Buyers making moves as trillion-dollar market warms up

Understanding how values in Australian real estate are changing has a fundamental influence on any decision to buy and sell.

Property is recognised as a reliable foundation on which to build your wealth.  However, your challenge is to navigate market fluctuations to avoid buying at the top of the cycle.

Right now, Australia’s market is stable, industry data shows. 

As an experienced agency, we’re seeing buyers and sellers now reflecting a reality that a program of interest rate cuts through 2025 may not be as aggressive as we’d all hoped. 

The current 4.1% benchmark may be chipped away by one or possibly two cuts of 0.25% later this year. The “Big Four Banks” are telling us to be no more optimistic than that.

So, how is this affecting the market? 

The latest “Housing Chart Pack” from industry researcher CoreLogic claims national home values rose 0.3% in the three months to the end of February. The capitals moved +0.3% and the regions rose +0.4%.

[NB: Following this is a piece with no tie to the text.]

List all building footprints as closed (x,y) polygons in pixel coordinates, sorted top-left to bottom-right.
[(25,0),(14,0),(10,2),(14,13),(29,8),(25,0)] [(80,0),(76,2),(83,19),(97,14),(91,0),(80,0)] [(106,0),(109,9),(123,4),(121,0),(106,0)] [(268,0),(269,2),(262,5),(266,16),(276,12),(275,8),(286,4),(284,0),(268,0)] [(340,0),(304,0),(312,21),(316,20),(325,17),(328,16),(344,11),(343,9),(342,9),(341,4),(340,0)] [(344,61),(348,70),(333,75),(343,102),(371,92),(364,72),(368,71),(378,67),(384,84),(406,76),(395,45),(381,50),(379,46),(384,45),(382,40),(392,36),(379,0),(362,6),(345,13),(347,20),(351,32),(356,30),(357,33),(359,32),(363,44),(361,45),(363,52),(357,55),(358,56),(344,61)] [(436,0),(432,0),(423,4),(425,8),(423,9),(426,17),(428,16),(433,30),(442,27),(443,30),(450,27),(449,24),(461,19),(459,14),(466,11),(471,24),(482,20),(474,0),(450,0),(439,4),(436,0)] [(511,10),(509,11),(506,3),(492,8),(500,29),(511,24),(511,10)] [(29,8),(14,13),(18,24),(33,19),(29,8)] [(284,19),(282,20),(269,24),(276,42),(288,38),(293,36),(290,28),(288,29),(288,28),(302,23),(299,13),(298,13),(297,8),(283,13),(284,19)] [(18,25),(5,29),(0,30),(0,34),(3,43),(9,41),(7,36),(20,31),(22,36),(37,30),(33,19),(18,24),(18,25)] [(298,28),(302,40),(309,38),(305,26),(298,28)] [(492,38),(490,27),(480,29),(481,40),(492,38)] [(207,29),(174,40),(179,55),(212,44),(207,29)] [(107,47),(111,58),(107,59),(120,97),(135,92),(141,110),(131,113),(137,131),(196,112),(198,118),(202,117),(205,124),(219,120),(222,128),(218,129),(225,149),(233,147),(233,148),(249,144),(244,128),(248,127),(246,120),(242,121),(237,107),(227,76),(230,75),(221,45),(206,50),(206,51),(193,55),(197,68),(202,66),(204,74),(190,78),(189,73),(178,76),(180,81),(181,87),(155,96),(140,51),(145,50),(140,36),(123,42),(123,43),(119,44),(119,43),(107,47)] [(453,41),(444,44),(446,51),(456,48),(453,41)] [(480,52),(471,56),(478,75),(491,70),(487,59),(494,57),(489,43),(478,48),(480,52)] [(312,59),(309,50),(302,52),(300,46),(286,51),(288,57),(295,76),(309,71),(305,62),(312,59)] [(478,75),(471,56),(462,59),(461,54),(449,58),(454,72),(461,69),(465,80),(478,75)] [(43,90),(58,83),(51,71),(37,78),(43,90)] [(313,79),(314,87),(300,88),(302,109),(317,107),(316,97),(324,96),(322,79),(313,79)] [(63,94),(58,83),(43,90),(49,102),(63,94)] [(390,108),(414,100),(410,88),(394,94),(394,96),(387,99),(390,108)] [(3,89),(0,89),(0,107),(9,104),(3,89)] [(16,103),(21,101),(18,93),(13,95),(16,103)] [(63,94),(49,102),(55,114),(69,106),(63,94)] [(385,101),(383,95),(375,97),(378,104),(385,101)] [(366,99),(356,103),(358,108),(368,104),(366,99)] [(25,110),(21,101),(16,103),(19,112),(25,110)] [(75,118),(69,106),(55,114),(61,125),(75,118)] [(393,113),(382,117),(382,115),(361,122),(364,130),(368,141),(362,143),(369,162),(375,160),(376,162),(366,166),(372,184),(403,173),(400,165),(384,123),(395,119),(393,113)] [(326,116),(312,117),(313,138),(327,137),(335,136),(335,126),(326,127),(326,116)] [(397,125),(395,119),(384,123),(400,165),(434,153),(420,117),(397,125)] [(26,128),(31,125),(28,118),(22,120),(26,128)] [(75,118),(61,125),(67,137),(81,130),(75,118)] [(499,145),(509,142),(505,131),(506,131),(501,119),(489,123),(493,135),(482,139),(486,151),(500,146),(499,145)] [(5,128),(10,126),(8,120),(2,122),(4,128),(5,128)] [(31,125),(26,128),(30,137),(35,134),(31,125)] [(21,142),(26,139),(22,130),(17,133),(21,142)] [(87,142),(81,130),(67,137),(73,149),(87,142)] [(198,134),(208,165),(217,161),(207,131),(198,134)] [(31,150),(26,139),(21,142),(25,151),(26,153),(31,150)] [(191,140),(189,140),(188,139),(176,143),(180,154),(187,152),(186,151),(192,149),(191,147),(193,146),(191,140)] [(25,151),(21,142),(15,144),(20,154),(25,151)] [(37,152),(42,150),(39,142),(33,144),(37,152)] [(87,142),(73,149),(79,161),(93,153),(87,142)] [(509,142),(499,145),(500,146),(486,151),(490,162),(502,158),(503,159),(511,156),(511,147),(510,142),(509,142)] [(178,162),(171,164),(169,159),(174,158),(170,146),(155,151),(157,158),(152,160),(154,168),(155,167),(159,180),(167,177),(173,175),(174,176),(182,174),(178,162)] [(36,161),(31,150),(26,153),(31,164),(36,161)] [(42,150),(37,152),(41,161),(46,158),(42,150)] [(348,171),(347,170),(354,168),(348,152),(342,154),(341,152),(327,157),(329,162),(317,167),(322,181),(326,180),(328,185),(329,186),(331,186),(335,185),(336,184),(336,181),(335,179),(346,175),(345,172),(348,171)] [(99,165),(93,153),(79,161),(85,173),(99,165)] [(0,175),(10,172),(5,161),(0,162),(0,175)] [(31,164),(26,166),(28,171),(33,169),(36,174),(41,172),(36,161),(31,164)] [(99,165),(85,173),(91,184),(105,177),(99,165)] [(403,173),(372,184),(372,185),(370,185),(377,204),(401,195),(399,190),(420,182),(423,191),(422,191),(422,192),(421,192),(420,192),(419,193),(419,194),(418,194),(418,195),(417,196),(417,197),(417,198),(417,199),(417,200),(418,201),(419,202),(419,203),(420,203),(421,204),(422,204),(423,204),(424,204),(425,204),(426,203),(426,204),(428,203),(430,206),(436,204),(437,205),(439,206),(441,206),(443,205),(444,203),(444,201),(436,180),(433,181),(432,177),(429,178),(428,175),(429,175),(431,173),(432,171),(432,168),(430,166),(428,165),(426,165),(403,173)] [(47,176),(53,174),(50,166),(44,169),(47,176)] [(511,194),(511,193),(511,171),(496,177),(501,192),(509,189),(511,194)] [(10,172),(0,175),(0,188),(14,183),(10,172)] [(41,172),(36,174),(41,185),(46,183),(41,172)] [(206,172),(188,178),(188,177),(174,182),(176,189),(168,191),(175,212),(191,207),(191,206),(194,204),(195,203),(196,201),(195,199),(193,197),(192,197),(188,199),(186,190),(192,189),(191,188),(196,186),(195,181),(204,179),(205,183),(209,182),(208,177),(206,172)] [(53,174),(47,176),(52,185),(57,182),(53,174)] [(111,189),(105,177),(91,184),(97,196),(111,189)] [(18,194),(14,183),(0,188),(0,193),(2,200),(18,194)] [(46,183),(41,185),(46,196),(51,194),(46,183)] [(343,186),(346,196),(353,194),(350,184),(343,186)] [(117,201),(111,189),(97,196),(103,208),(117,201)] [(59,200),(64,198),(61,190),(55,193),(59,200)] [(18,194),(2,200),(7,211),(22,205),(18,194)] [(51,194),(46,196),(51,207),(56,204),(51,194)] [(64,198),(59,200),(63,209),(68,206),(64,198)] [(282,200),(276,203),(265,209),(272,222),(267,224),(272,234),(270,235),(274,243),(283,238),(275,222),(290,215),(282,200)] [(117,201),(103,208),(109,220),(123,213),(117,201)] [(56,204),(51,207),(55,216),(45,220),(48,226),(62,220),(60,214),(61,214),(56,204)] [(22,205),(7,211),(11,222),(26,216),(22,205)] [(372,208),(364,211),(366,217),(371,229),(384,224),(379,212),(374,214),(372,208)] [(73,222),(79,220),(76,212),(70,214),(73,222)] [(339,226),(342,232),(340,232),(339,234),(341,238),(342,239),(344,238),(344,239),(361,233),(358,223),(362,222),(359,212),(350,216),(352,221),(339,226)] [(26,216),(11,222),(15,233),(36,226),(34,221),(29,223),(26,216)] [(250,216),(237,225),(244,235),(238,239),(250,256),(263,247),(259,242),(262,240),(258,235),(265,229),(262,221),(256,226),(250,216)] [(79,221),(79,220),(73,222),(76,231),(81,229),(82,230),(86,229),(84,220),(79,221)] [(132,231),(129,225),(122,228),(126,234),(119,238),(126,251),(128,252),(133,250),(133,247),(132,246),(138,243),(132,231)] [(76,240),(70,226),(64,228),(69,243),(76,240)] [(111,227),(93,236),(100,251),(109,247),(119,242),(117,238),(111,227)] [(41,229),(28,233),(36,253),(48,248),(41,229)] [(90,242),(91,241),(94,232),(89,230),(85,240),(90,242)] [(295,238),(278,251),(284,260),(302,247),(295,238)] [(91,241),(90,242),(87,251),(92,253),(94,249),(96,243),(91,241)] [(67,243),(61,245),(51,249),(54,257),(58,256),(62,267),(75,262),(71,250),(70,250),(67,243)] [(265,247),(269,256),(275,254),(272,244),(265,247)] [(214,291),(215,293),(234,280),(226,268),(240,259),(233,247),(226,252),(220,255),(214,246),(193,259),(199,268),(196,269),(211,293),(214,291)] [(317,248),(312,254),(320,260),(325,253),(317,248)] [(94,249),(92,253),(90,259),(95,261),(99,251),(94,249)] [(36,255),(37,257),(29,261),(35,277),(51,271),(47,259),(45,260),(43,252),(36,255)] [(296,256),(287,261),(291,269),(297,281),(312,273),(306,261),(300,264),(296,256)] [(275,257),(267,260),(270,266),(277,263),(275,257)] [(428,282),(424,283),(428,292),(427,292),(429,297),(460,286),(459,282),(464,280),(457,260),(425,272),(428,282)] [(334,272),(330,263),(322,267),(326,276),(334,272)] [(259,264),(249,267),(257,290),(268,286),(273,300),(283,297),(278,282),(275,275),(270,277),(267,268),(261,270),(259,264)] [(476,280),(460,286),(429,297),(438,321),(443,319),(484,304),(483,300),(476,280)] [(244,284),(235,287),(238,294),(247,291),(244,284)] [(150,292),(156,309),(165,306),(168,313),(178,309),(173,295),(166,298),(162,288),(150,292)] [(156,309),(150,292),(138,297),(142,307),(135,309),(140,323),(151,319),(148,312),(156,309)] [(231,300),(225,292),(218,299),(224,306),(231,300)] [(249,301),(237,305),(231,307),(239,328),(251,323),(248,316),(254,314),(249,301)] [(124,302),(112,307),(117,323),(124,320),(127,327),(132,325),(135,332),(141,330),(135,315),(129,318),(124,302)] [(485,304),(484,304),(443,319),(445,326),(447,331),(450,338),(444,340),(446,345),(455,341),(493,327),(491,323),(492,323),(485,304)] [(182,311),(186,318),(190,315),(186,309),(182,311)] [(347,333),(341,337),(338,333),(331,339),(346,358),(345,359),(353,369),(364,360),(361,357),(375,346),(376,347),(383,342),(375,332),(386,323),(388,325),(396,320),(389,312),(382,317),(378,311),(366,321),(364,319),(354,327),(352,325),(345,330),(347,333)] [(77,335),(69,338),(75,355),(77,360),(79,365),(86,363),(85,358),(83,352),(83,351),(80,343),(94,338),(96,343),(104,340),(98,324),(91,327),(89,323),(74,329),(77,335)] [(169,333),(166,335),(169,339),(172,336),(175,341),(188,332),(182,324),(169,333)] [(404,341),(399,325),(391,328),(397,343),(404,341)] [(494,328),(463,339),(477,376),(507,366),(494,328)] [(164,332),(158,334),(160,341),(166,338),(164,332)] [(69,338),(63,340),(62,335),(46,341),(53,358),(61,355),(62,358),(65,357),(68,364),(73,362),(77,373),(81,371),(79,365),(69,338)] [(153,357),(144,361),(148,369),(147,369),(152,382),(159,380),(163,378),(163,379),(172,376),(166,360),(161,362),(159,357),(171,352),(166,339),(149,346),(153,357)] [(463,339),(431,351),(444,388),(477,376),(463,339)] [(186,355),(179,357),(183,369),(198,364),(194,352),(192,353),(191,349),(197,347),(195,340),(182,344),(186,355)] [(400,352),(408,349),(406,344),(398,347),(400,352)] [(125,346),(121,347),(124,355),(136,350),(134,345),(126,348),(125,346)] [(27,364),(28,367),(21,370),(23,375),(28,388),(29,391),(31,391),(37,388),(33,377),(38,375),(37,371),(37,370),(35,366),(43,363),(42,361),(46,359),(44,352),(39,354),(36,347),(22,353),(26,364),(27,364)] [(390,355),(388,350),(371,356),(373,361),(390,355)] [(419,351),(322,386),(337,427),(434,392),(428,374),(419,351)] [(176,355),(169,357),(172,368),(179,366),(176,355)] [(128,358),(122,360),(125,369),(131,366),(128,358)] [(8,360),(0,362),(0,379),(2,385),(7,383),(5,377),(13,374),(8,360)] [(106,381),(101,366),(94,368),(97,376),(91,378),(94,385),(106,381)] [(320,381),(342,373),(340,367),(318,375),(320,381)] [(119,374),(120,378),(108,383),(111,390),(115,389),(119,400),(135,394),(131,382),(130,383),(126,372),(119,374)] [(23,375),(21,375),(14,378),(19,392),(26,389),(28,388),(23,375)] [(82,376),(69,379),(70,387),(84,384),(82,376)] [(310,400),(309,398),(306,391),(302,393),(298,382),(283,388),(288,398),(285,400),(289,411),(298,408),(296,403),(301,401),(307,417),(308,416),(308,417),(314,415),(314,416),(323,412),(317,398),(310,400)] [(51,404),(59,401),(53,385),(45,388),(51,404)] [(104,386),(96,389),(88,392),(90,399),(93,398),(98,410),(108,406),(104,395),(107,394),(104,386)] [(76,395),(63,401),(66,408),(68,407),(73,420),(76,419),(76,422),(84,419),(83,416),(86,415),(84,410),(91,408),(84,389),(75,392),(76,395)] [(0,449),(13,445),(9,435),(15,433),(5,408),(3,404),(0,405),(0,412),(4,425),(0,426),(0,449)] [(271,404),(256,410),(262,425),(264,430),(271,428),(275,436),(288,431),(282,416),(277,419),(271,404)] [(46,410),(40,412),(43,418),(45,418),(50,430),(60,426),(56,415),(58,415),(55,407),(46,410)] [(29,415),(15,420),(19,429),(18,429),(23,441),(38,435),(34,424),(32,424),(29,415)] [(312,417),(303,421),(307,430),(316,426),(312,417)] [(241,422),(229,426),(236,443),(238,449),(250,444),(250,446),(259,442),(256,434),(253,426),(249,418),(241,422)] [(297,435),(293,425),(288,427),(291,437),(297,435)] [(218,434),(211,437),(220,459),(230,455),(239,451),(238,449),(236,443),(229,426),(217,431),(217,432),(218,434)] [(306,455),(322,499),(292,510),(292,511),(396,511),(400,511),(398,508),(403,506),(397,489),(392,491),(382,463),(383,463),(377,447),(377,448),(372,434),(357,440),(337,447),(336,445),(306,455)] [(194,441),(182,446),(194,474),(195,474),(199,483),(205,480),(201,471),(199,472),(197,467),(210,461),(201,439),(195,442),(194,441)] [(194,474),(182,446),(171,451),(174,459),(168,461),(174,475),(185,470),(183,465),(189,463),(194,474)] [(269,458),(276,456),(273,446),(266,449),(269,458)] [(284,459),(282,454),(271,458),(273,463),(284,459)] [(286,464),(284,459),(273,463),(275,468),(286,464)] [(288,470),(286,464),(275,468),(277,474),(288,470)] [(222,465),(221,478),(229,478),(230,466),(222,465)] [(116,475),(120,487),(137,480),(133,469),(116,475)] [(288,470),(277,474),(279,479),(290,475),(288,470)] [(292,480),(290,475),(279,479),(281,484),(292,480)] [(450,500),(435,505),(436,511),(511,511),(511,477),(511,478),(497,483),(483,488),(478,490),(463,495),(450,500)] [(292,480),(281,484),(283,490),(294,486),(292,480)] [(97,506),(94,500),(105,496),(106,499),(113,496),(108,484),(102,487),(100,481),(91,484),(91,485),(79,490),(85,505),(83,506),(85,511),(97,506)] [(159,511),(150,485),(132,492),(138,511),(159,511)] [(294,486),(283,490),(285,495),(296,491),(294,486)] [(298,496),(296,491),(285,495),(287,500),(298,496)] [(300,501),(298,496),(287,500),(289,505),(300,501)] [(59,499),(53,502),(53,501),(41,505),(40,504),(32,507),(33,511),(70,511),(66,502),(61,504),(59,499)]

The less expensive end of the market is dominating price growth. In the so-called lower quartile, values are up 9.4% over the past 12 months. 

Overall, the combined value of residential real estate as a national asset held steady at $11.1 trillion, according to CoreLogic.

There were 27,361 sales in January, taking the annual count to 526,410, indicating the market is still transacting in a healthy manner.

Sellers are tending to negotiate a little more. Any discounts offered average 3.5% to seal a deal. 

More recent data – auction clearance rates – hover over the 70% mark, which indicates the market may be heating up. 

One reason could be that first homebuyers and upsizers realise there’s no point in delaying a purchase in the hope of significant rate cuts later this year. 

For investors, rents continue to rise, increasing 4.4% in the year to January. Growth has been slowing since July.